What is Giving Compass?
We connect donors to learning resources and ways to support community-led solutions. Learn more about us.
Giving Compass' Take:
• Danielle Nierenberg highlights the existing programs that chefs and food advocates are doing around the U.S. to help people in need during COVID-19. Additionally, Food Tank is still convening experts in food justice via interviews and podcasts to sustain coverage on food and agriculture during this time.
• How can Food Tank's coverage help donors understand food issues for the most vulnerable during a pandemic?
• Learn more about coronavirus and food access.
As many of you may be experiencing, the world seems very surreal right now, with runs on grocery stores and quiet streets. Schools and restaurants shut down. Farmers and farm and food workers wondering when their next paychecks will come. There are countless farmers markets that won’t be open this weekend or even this month. So it might seem like there’s not a lot of good news out there. But the joy of working on food and agriculture issues, for me, is that I know so many amazing heroes.
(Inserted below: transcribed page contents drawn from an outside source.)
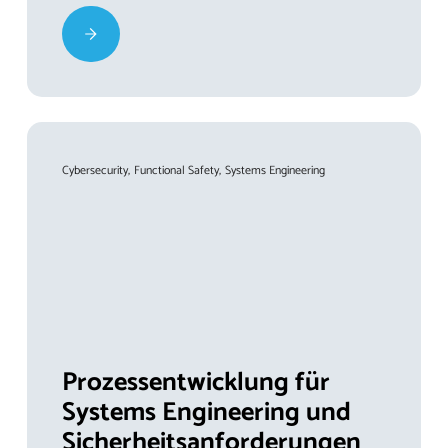
Cybersecurity
Functional Safety
Systems Engineering
Prozessentwicklung für
Systems Engineering und
Sicherheitsanforderungen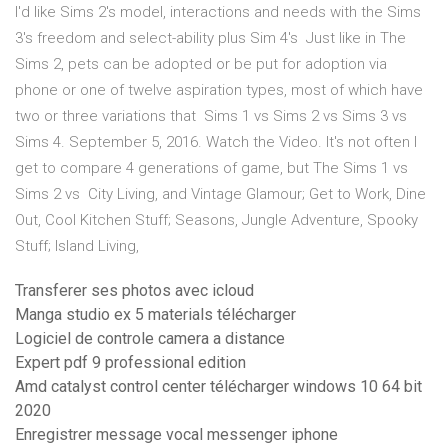
I'd like Sims 2's model, interactions and needs with the Sims
3's freedom and select-ability plus Sim 4's Just like in The
Sims 2, pets can be adopted or be put for adoption via
phone or one of twelve aspiration types, most of which have
two or three variations that Sims 1 vs Sims 2 vs Sims 3 vs
Sims 4. September 5, 2016. Watch the Video. It's not often I
get to compare 4 generations of game, but The Sims 1 vs
Sims 2 vs City Living, and Vintage Glamour; Get to Work, Dine
Out, Cool Kitchen Stuff; Seasons, Jungle Adventure, Spooky
Stuff; Island Living,
Transferer ses photos avec icloud
Manga studio ex 5 materials télécharger
Logiciel de controle camera a distance
Expert pdf 9 professional edition
Amd catalyst control center télécharger windows 10 64 bit
2020
Enregistrer message vocal messenger iphone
Take Chef José Andrés, who shut down all of his Washington, DC, restaurants to open community kitchens for those who are struggling to eat during this time. Or Chef Amy Sins in New Orleans, who is working to package meals for the elderly this week. Or ROC-United, who reminds us that restaurant and hospitality workers are on the front lines of preventing not only COVID-19, but also other infectious diseases, and they deserve our respect and a living wage.
Other heroes can be found everywhere: Arcana in Boulder, CO, has established a sliding-scale community meal service that starts at $0, and they are raising funds to support food service workers. Chef David Heide of Liliana’s Restaurant in Fitchburg, WI is offering jambalaya and soup for $5 and donating food to those without the means to pay. The Atlanta nonprofit Giving Kitchen is providing financial assistance to food service workers and connecting them to all social services they require. Farms are repurposing their land to offer childcare and meal services, the National Young Farmers Coalition is inviting farmers to share concerns and solutions to sustain themselves, and companies like FreshDirect are donating meals, trucks, and volunteers to make sure food pantry clients still get meals.